Como resultado de esa conversación, la clienta salió de la tienda con cinco libros en lugar de los dos que había pensado comprar en un principio.

Mel miró a su amiga con admiración.

—¿Eliges dos y te venden tres más?

—Es una gran estrategia de venta y una forma de garantizar la continuidad del negocio —respondió Mary-Lou, volviéndose para mirar a Mel otra vez—. ¿De verdad no has visto las noticias esta mañana?

—Ya te he dicho que estaba tratando de controlar un incidente doméstico importante —dijo Mel, tomando un thriller de la estantería más cercana al escritorio—. ¿Qué tal este? ¿Es bueno?

—Sí. ¿No ves la tele?

—Las noticias crean tensión. He estado escuchando a Mozart. Se supone que es bueno para el estrés. Soy madre de una adolescente. Mi nivel de estrés está siempre alto, no hay necesidad de empeorarlo más aún. Dudo que Mozart me ayude, pero lo voy a intentar. Si eso falla, tal vez recurra al alcohol. —Mel hojeó el libro y leyó la contraportada. Se tomó su tiempo porque sabía que Mary-Lou estaba ansiosa por compartir con ella cualquier noticia que se hubiera perdido, y no veía qué había de malo en divertirse un poco haciendo que se impacientara—. Bueno, ¿qué ha pasado?

—¿Cliff Whitman? —preguntó Mary-Lou.

El buen humor de Mel se esfumó. Dejó el libro sobre la encimera.

—¿Qué pasa con Cliff Whitman?

Mary-Lou deslizó el dedo índice de un lado a otro por su garganta y Mel frunció el ceño, confusa.

—¿Tuvo un accidente con uno de sus propios cuchillos de cocina? ¿Alguien le ha cortado el cuello? —preguntó Mel. No le habría sorprendido. Si hubiera estado casada con Cliff, lo habría asesinado antes de su primer aniversario. Lo habría lanzado al océano donde, sin duda, su cuerpo se habría hundido sin dejar rastro, arrastrado hasta el fondo por el peso de su ego.

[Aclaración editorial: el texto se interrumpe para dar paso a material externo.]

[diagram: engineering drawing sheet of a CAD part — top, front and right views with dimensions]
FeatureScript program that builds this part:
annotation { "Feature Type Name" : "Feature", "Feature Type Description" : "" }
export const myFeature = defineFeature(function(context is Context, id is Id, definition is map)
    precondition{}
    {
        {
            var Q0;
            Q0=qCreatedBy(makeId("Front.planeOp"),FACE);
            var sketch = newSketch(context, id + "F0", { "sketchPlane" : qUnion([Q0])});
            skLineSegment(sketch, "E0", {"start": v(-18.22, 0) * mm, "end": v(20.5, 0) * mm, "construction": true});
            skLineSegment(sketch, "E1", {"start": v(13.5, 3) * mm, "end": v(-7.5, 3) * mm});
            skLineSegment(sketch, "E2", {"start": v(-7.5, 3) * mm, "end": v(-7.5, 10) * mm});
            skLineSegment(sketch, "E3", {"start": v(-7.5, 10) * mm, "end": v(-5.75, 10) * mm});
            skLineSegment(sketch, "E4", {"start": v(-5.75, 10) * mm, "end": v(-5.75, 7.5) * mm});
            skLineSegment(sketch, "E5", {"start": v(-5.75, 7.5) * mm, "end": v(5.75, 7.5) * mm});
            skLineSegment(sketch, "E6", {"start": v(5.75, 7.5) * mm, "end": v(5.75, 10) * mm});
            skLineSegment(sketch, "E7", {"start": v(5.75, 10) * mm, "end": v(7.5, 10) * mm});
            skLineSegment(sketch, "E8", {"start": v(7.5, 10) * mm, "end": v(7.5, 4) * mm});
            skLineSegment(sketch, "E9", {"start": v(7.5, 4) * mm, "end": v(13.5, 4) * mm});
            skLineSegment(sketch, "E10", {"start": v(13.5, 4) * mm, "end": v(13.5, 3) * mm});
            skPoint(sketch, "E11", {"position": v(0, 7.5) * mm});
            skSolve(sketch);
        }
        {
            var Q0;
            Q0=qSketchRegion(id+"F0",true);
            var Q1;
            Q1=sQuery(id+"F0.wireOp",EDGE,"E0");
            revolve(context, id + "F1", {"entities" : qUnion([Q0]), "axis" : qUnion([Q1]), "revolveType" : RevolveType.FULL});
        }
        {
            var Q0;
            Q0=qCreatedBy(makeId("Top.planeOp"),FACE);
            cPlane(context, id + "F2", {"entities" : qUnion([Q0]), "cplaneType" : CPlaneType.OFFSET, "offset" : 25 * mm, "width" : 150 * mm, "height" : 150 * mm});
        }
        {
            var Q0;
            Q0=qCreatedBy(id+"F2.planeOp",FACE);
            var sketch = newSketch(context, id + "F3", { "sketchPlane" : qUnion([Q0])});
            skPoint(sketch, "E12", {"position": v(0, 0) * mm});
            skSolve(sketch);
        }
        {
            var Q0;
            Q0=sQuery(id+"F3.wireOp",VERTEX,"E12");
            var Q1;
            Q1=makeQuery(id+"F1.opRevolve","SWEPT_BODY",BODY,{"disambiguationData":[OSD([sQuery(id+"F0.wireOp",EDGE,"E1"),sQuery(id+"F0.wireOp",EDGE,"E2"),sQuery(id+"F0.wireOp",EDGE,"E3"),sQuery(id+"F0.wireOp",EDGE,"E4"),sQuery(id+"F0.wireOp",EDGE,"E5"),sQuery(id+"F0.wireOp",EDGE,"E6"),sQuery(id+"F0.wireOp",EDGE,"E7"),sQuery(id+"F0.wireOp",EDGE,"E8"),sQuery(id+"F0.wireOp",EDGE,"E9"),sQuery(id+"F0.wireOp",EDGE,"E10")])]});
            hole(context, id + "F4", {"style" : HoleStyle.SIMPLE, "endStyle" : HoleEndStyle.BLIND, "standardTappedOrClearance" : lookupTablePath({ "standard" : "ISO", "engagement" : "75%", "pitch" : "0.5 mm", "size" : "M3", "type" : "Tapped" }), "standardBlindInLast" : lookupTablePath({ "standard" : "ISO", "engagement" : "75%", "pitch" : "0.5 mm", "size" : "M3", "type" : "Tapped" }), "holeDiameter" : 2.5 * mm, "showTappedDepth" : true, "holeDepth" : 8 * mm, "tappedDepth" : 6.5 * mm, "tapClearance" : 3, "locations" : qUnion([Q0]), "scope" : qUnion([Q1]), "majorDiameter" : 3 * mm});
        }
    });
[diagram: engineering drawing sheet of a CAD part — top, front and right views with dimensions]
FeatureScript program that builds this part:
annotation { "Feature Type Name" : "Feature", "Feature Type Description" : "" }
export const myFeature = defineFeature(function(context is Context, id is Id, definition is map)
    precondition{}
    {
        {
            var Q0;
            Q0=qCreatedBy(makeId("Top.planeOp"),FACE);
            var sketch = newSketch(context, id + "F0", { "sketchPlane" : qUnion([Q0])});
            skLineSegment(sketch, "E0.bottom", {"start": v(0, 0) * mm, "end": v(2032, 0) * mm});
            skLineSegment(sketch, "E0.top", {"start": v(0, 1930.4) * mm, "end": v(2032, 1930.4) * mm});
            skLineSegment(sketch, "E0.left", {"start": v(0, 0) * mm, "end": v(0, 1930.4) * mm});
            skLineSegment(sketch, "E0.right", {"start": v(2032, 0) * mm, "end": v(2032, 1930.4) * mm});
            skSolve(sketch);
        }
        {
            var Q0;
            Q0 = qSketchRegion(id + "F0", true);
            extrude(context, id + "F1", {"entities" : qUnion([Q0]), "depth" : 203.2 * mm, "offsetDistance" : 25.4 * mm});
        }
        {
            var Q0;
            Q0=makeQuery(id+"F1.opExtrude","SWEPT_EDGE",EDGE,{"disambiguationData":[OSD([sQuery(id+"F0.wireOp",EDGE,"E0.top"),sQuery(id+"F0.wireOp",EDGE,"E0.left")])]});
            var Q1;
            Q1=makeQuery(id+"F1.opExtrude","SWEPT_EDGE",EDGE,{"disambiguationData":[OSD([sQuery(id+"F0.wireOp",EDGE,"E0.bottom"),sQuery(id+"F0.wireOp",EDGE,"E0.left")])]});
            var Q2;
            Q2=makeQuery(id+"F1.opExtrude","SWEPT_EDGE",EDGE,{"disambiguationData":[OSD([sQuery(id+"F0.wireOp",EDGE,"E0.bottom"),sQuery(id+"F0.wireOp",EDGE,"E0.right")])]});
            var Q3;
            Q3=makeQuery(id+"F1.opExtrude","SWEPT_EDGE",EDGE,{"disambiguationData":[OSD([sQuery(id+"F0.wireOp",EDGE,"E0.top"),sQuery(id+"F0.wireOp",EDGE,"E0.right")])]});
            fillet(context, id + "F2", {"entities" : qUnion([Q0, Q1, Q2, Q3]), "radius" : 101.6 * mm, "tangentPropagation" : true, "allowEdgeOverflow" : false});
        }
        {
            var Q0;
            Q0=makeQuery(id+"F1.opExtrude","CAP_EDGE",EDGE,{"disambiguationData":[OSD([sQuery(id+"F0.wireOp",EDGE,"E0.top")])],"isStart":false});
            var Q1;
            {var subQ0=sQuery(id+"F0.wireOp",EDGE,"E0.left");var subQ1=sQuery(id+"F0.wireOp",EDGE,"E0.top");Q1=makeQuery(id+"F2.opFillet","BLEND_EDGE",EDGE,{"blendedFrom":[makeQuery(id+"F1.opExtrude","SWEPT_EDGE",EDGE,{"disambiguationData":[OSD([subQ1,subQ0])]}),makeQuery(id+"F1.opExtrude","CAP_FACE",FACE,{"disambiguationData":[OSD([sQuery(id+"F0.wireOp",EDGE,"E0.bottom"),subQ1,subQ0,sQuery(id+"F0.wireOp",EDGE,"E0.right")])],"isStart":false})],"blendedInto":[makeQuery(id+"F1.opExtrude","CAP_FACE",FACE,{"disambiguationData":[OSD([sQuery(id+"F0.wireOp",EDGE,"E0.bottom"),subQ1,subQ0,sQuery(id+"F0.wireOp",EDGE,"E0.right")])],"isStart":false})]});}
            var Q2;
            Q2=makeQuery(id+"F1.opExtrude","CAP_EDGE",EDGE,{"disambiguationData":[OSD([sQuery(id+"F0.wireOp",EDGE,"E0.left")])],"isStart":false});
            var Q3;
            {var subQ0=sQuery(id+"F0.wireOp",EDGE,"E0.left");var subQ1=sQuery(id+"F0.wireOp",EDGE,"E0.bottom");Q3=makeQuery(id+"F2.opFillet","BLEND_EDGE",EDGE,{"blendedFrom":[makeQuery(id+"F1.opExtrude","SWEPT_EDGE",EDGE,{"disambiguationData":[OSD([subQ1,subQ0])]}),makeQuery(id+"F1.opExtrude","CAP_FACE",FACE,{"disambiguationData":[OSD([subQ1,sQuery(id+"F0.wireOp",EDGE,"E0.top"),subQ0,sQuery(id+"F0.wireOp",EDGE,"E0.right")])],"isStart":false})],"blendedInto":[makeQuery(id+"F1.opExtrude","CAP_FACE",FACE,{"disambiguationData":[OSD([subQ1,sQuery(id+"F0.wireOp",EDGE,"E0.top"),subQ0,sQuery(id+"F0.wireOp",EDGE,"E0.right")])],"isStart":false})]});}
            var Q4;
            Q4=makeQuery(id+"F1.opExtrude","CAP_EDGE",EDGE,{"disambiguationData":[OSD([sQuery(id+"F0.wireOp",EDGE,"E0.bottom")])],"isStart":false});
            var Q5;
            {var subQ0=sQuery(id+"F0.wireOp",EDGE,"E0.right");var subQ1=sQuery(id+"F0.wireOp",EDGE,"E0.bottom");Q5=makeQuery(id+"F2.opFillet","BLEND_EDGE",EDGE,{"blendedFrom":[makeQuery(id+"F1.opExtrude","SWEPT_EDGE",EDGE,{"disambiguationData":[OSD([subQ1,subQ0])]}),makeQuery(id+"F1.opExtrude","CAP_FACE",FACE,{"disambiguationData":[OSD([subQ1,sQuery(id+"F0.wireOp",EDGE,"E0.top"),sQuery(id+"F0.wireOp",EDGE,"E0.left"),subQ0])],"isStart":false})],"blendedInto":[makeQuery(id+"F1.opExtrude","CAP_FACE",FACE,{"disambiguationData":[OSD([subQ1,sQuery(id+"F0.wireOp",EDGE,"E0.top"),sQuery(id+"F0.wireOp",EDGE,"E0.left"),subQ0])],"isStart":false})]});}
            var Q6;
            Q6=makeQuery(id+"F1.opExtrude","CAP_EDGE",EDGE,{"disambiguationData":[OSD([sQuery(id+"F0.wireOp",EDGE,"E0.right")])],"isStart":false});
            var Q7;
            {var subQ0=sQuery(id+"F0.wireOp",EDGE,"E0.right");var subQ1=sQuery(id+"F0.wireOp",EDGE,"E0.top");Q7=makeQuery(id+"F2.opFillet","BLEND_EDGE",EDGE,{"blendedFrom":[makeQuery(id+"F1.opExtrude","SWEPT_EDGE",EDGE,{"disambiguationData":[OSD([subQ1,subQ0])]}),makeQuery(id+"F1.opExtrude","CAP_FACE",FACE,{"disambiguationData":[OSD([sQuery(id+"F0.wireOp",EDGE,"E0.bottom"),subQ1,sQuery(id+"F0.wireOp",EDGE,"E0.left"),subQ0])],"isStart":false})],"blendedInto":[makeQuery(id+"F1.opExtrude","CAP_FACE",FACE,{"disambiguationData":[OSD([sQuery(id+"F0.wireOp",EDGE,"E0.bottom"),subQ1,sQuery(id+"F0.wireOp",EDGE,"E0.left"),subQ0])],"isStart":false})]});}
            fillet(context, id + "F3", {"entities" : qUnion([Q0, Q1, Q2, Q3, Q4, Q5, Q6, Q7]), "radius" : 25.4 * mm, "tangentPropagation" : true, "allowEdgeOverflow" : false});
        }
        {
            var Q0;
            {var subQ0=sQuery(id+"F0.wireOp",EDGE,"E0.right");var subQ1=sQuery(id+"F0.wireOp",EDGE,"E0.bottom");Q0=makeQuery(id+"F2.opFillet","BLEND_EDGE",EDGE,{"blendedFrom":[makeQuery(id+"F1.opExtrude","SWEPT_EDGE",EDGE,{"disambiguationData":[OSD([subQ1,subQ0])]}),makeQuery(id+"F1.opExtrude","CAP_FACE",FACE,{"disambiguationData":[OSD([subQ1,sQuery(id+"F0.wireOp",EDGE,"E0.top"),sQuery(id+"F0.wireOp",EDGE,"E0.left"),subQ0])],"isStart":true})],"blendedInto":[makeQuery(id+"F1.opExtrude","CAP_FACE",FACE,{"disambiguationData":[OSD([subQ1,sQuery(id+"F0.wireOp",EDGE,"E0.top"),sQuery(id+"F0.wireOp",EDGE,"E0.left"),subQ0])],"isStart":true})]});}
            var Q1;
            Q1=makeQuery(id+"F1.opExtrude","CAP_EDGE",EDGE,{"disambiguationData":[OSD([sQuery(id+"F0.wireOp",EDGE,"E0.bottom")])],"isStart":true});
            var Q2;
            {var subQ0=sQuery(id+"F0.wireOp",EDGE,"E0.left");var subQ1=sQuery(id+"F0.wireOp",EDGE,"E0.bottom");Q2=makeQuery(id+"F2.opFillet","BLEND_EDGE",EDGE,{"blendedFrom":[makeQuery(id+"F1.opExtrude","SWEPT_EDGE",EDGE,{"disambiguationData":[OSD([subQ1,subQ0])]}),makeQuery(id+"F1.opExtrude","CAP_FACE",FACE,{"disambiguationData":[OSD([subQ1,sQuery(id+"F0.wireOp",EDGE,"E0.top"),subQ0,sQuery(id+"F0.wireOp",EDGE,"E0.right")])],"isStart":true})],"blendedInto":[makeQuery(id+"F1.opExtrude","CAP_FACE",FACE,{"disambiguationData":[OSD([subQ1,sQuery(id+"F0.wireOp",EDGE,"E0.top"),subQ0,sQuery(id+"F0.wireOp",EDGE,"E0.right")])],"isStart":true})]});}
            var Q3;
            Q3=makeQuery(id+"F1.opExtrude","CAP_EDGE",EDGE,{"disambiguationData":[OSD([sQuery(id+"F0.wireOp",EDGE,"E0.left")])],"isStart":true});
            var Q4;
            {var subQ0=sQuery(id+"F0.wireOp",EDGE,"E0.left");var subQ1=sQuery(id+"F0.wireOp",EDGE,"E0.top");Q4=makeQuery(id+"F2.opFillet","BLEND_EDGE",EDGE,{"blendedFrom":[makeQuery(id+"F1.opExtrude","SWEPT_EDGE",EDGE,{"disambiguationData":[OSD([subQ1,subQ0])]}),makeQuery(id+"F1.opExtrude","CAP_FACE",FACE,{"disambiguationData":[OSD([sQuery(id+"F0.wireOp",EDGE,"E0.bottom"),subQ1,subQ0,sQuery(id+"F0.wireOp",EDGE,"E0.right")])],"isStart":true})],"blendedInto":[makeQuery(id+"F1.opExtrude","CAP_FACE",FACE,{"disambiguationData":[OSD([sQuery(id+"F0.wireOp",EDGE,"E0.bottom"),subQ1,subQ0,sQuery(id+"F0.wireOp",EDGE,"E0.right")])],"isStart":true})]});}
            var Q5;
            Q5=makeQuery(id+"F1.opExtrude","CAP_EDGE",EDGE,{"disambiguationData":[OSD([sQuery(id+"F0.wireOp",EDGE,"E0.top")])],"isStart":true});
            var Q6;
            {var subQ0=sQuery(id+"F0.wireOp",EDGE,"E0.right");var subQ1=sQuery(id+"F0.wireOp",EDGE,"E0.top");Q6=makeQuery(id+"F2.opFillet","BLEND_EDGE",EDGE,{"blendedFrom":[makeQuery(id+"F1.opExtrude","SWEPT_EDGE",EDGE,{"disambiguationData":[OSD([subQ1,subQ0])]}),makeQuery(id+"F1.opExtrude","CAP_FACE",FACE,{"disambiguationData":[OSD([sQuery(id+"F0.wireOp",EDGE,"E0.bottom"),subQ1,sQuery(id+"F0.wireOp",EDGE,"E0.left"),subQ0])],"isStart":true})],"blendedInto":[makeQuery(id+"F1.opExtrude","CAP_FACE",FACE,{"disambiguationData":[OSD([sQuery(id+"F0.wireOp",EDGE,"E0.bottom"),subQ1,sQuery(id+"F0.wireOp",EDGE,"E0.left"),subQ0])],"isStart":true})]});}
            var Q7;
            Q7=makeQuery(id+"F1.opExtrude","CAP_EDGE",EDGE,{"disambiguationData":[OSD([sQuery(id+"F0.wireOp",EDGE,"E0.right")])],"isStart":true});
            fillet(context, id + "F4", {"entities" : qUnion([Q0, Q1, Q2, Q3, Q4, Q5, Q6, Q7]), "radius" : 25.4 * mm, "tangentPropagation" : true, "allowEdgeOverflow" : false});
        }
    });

Greg, siempre firme, razonable e imperturbable, habría señalado que cada persona tiene diferentes matices, pero el único matiz de Cliff Whitman que Mel quería ver era su espalda mientras se alejaba.

—No le han hecho nada en el cuello… —Mary-Lou estaba ansiosa por compartir los detalles—, pero está muerto. Supongo que eso es lo que pasa cuando te subes a tu coche deportivo de moda, un cliché para un hombre de su edad, y te pavoneas por Hollywood Hills.